Ben Metcalfe, co-founder WP Engine writes…
Earlier this morning, our domain WPEngine.com stopped resolving for a short time. This resulted in our site, our my.wpengine customer control panel, our status.wpengine.com domain, and some customer sites to be unavailable for some visitors, depending on the status of their ISP’s DNS cache.
First and foremost we’d like to apologize to everyone who was effected — although the downtime was brief and was caused by an upstream provider outside of our control, DNS downtime is unacceptable!
I’d like to take the opportunity to explain what happened.
Some time yesterday it was reported that one of our client’s websites was hosting malware. We host tens-of-thousands of domains, and so occasionally such infections do occur, often when a new customer moves to us, taking their existing malware infection with them.
The person/entity reporting this sent emails to the abuse@ email addresses of all of our service providers, including ones that were not involved in the hosting of the infected site. They also sent the report to the abuse@ email address of our domain registrar. Unfortunately, and for reasons unknown, they did not send the report to our own abuse@ email address here at WP Engine.
One of our providers immediately forwarded the email to us and we had our independent security partner investigate and clean up the infected account within a few hours of the original report.
However, our domain registrar decided to take the entire wpengine.com domain offline — including all subdomains — in order to bring the infected site offline (the infected site was pointing their domain to a CNAME of a wpengine.com subdomain). Unfortunately they decided to do this many hours after the infected site had been cleaned up, and also without checking with us or successfully getting into contact with us.
As soon as we discovered our domain registrar was blocking DNS nameserver requests we made contact with them and had this block removed. Initially they actually blamed our DNS provider, which also sent us on a wild goose chase. Eventually they admitted they had done it.

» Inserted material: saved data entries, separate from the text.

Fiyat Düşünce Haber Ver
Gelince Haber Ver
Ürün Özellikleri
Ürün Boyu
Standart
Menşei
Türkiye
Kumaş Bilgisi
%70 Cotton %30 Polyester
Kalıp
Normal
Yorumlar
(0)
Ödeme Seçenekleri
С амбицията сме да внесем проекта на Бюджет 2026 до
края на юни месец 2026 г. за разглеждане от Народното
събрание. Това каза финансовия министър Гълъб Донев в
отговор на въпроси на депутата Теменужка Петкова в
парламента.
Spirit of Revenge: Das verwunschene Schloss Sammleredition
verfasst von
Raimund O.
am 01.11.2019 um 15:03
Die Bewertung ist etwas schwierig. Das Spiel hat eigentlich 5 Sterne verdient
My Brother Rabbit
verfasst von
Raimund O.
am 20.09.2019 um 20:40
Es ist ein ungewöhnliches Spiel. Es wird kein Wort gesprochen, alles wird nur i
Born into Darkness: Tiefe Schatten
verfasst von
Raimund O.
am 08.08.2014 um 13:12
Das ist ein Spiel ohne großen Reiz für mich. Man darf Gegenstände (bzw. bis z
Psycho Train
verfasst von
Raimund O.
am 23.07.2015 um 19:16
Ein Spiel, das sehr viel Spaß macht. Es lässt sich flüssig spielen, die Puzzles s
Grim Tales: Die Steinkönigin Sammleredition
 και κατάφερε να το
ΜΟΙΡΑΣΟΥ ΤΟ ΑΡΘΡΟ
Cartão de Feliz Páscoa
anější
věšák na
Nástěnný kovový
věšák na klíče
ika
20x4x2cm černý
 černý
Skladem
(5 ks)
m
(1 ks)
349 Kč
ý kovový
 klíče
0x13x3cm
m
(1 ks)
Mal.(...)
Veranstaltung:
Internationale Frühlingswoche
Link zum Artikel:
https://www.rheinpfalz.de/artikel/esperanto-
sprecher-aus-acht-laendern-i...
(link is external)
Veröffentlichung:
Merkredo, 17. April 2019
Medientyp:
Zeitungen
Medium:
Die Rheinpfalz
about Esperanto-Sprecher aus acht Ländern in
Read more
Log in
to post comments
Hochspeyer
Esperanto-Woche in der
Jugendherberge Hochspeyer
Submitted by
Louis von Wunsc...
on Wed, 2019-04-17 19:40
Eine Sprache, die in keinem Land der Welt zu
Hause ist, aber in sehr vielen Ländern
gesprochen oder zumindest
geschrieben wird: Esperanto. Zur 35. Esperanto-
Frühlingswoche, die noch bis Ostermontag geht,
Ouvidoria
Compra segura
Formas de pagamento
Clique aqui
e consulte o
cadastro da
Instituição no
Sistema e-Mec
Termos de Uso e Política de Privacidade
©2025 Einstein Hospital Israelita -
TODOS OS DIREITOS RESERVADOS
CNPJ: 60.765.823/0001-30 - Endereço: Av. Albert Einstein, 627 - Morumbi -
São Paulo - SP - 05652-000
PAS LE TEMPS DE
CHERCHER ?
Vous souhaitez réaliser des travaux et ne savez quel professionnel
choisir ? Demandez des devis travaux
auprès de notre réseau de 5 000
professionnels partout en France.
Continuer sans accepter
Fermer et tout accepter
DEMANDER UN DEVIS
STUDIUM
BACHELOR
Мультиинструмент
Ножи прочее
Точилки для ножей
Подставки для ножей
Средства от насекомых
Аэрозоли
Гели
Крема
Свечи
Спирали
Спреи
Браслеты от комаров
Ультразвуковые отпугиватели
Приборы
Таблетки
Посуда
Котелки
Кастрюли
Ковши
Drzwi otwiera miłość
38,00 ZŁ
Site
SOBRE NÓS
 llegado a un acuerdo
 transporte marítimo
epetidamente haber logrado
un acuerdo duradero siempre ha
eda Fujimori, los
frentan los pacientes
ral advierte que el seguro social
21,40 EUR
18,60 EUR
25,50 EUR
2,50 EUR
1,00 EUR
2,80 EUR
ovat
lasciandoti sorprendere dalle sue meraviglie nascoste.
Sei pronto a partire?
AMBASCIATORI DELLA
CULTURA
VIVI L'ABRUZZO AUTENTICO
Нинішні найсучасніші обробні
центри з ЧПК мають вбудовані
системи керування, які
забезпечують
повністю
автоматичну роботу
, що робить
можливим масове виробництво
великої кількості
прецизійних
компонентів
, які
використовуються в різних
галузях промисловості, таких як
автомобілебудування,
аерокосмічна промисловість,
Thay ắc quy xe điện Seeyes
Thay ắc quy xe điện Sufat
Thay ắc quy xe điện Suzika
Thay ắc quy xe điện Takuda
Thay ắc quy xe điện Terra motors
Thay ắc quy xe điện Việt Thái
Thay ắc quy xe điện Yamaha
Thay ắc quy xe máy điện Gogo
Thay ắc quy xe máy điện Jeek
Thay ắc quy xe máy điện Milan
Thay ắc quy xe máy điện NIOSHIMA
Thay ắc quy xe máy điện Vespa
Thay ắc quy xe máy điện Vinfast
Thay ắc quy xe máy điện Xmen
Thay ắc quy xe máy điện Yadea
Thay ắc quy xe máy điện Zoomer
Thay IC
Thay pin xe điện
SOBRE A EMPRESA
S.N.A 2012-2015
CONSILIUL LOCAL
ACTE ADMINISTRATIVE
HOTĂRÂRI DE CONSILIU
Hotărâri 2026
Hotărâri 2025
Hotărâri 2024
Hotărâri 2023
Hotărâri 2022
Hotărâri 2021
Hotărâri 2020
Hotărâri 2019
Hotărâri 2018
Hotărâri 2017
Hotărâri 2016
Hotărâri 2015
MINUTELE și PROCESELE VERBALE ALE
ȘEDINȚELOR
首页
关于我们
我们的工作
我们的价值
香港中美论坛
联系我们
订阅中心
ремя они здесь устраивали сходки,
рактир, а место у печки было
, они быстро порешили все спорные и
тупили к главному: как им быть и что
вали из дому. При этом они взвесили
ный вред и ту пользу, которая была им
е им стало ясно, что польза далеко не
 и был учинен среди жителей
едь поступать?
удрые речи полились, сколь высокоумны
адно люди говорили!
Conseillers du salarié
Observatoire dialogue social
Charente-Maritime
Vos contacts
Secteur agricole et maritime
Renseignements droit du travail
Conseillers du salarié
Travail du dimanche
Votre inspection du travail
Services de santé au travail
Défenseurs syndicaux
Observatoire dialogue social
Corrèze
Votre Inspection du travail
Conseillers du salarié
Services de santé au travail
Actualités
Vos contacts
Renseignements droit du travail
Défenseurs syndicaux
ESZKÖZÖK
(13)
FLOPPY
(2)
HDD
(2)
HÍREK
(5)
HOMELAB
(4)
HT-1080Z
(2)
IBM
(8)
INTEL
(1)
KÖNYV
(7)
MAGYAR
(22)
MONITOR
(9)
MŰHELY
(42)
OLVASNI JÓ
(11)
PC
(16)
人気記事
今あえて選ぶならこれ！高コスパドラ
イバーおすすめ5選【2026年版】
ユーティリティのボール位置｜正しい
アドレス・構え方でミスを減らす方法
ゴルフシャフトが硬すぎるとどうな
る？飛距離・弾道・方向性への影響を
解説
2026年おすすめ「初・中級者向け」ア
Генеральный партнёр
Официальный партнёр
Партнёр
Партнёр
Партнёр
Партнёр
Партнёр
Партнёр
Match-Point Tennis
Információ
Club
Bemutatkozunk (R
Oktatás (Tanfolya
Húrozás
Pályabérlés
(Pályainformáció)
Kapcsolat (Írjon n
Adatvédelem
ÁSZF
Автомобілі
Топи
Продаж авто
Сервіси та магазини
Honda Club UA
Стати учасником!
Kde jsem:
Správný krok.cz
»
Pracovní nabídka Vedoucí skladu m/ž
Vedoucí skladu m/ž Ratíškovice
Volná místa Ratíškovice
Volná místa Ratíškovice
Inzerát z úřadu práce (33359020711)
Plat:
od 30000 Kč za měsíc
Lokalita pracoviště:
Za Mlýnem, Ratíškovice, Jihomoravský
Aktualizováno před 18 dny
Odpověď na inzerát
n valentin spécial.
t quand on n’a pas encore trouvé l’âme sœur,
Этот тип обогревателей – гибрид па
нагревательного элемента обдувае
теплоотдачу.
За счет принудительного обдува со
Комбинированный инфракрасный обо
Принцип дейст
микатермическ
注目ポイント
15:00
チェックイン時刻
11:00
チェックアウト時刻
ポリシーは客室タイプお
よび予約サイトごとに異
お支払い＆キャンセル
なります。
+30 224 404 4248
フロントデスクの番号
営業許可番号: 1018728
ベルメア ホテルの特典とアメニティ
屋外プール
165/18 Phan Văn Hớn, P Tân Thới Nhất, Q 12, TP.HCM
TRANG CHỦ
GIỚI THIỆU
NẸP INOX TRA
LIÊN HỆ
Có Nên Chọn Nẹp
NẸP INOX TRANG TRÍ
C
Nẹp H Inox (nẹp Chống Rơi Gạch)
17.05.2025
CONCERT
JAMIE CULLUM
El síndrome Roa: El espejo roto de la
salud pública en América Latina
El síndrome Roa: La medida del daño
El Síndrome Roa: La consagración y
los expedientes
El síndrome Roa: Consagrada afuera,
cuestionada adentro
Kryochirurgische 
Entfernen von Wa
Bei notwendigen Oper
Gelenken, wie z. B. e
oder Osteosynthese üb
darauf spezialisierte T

As of right now, all sites should be back up online. We are investigating our next course of action, including whether there are any procedures we can improve on our side, and ultimately whether we need to change domain registrar. We will keep you posted,
Many thanks for your understanding,
Ben
Sounds like you need a new registrar to me.
So if I understand correctly, an infected site with a CNAME pointing to a wpengine.com based domain was sufficient for a registrar block?
What would prevent someone from spoofing such an attack? Seems sloppy on the registrar’s part.
Hey I wanted to say thanks for the info you guys do a great job I know domain registrars are all so different I have had good luck with Dyn.